Un problème de communication

Joe Biden a donc un gros problème de communication entre aujourd’hui et novembre, alors que l’opinion est animée par des sentiments apparemment imperméables aux faits.

Cela s’applique également au bilan législatif de Biden. Même s’il a réussi à faire avancer de nombreux projets bipartites que son prédécesseur n’a pas pu mener à bien, les médias de droite continuent de donner du crédit à la caricature de Trump selon laquelle Biden est un radical de gauche.

En politique étrangère, Biden est faussement tenu pour responsable des guerres en Ukraine et à Gaza, tandis que Trump projette une fausse image d’artisan de la paix. N’oublions pas que la « paix » qu’il envisage impliquerait la capitulation de l’Ukraine et l’anéantissement de la Palestine.

En fin de compte, l’âge de Biden continuera de lui nuire puisque son adversaire, presque aussi vieux que lui, parle de défier la Constitution pour se présenter à nouveau en 2028.

Il est encore possible pour Biden de corriger certaines des perceptions qui gangrènent sa campagne, mais le temps presse. Heureusement pour lui, il saura faire ressortir le contraste avec son adversaire, qui risque d’acquérir d’ici peu le statut peu enviable de criminel jugé et condamné.

Numéro de la semaine

40 003

L’indice boursier Dow Jones a dépassé le seuil symbolique des 40.000 points en clôture vendredi dernier, pour la première fois de son histoire. L’indice a grimpé de 40 % depuis le 22 octobre 2020, jour où Donald Trump a affirmé que la Bourse s’effondrerait si Joe Biden était élu.

La citation de la semaine

« Est-ce sur son compte officiel ? Ouah! Un Reich unifié est le langage d’Hitler. Ce n’est pas celui de l’Amérique.

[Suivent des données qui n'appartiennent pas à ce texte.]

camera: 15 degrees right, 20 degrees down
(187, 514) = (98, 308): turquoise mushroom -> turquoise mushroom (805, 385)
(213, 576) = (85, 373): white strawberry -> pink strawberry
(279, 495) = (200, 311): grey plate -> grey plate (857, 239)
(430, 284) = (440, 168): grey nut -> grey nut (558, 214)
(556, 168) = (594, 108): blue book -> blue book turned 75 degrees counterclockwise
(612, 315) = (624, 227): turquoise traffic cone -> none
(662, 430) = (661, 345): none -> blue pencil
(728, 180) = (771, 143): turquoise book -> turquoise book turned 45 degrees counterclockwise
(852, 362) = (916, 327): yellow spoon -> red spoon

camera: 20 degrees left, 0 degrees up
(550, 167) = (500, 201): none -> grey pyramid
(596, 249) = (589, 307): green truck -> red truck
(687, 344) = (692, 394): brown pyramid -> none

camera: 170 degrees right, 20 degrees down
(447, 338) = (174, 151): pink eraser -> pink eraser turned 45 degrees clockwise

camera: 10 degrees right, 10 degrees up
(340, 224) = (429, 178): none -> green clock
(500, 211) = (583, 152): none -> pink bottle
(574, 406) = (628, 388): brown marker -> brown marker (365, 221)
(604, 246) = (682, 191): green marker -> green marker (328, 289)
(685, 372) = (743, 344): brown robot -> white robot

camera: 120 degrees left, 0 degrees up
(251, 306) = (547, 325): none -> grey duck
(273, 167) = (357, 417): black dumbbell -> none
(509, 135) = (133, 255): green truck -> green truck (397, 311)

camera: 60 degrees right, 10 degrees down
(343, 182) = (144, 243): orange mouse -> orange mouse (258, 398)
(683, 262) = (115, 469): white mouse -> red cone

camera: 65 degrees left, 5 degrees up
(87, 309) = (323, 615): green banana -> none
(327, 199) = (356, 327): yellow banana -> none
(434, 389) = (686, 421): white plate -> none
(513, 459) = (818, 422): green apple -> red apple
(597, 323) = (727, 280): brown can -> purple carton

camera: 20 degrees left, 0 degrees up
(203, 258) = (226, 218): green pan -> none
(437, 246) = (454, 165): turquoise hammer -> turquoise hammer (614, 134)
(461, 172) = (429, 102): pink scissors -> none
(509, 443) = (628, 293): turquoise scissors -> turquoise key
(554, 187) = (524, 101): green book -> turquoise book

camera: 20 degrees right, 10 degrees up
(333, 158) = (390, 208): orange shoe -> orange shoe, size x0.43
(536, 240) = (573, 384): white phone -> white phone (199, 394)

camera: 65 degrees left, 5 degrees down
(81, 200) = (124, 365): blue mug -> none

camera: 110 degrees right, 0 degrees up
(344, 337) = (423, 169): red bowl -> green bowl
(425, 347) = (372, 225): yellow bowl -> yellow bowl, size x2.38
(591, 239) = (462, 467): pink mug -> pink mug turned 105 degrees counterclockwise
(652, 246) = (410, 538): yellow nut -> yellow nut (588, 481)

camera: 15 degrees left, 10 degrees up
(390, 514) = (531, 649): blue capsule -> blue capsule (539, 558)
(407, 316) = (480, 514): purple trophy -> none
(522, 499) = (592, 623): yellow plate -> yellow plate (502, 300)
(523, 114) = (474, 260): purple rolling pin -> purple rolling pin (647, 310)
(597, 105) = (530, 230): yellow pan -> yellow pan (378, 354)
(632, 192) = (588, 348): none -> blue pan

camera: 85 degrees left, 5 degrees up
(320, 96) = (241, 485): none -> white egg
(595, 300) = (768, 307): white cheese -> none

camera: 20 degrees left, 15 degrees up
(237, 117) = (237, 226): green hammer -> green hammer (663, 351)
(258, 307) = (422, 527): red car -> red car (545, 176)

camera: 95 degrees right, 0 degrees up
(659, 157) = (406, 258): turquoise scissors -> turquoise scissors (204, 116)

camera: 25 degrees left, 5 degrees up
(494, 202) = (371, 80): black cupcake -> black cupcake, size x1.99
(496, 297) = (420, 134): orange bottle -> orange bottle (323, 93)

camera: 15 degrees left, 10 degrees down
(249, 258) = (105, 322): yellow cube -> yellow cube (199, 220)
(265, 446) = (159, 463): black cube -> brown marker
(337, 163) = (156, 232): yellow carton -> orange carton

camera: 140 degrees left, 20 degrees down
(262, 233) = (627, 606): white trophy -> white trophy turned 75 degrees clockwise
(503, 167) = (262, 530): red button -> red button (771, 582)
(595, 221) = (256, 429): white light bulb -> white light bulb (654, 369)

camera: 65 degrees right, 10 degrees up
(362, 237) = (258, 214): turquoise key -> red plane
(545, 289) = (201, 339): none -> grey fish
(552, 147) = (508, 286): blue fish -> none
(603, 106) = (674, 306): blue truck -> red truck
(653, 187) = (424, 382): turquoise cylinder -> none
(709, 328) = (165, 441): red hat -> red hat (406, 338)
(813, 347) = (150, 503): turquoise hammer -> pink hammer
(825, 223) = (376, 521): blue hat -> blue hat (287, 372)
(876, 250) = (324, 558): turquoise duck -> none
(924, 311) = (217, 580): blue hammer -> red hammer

– Joe Biden, sur le réseau Twitter-X, en réaction à un message envoyé par Donald Trump sur son réseau Vérité sociale, qui comprend une référence à l’Allemagne nazie.

Le détecteur de mensonge

Selon Donald Trump et les médias de droite Echo Chamber, l’économie américaine se trouve dans une situation catastrophique. Selon un sondage publié dans The Guardian le 22 mai, une majorité (56%) des Américains estiment que l’économie américaine est en récession, 49% estiment que le chômage est à son plus haut niveau depuis 50 ans et 49% estiment que le marché boursier est en train de tomber.

FAUX

Ce n’est pas ce que disent les chiffres. L’économie américaine est en expansion et n’a pas connu de récession depuis le creux de la pandémie en 2020. Quant au chômage, il est historiquement bas à 3,9% et reste en dessous de 4% depuis janvier 2022, la plus longue période à un niveau aussi bas en 50 ans. Les indices boursiers Dow Jones et S&P500 sont en hausse de plus de 20 % en 2023 et de plus de 10 % depuis début 2024.

Photo de la semaine

Capture d’écran d’une vidéo diffusée sur le réseau X par Joe Biden, où il s’étonne de voir une référence à consonance nazie sur le compte officiel de Donald Trump.